### Problem requirements
Write out exactly the lines of the entries below from the one holding "RELATED ARTICLES" to the one holding "Policies & Terms - Set Up Rental", inclusive, and leave out all other lines.

### Supplied data
◆ ◆ ◆ ◆ ◆

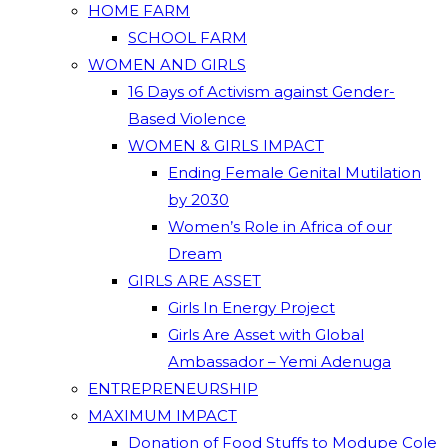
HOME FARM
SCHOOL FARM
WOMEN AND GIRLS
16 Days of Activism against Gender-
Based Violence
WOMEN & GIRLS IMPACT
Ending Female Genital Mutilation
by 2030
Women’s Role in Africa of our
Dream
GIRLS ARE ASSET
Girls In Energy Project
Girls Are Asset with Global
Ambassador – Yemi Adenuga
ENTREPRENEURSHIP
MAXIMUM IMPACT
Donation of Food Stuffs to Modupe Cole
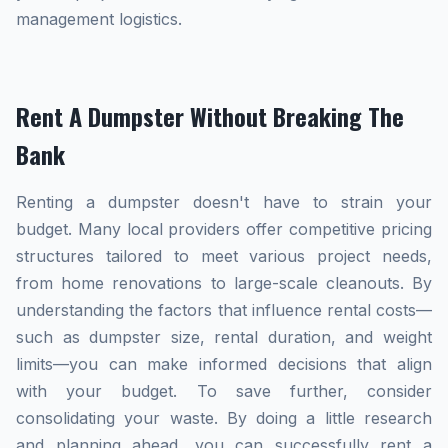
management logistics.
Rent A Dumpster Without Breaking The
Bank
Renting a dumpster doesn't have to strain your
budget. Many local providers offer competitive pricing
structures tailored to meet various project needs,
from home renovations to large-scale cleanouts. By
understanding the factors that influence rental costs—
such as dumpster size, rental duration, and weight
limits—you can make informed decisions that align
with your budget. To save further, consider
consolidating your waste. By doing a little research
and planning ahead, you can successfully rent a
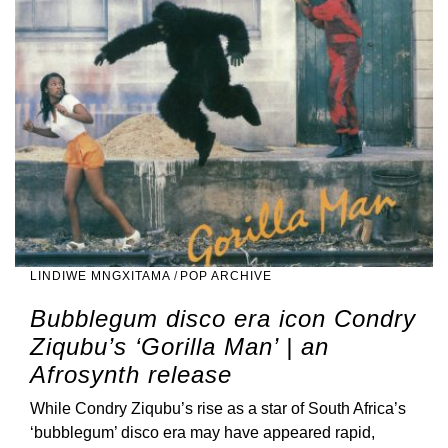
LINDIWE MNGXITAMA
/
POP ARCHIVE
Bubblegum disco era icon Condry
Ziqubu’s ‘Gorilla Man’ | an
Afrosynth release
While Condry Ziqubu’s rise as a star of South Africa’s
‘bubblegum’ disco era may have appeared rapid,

◆ ◆ ◆ ◆ ◆

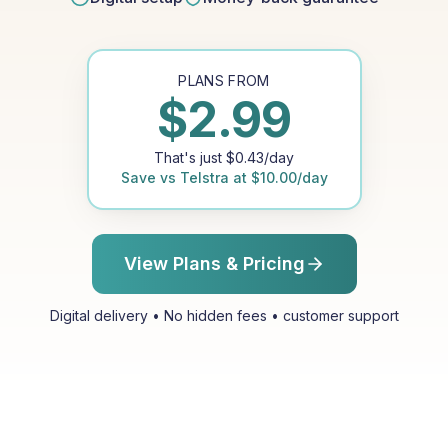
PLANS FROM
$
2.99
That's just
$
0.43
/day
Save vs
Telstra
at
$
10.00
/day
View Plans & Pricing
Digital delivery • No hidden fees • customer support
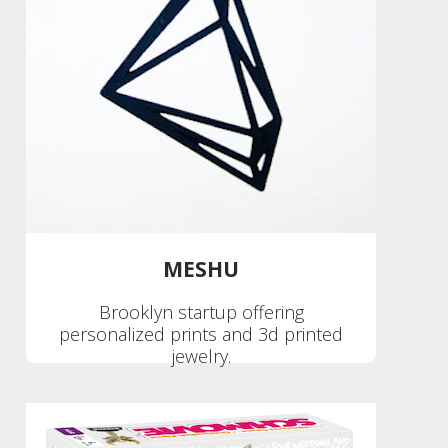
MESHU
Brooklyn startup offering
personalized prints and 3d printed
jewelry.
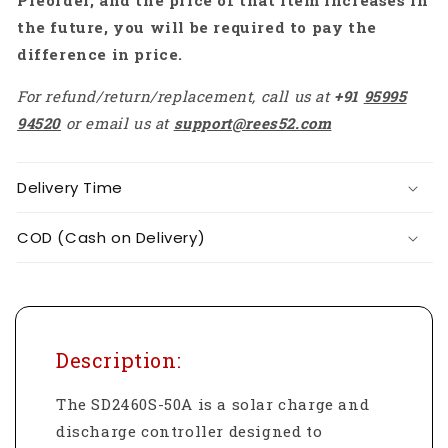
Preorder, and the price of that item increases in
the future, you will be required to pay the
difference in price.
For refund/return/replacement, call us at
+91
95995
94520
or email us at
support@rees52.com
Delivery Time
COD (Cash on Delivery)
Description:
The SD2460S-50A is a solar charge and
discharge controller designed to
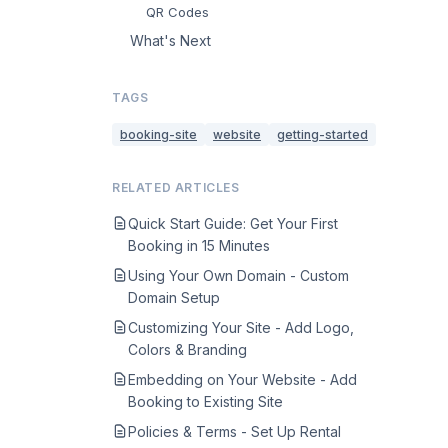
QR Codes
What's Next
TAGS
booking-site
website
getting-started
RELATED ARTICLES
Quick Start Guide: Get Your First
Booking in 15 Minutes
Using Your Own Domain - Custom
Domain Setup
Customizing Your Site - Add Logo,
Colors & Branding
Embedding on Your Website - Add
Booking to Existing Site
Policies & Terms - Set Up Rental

◆ ◆ ◆ ◆ ◆

### Output for this exercise
RELATED ARTICLES
Quick Start Guide: Get Your First
Booking in 15 Minutes
Using Your Own Domain - Custom
Domain Setup
Customizing Your Site - Add Logo,
Colors & Branding
Embedding on Your Website - Add
Booking to Existing Site
Policies & Terms - Set Up Rental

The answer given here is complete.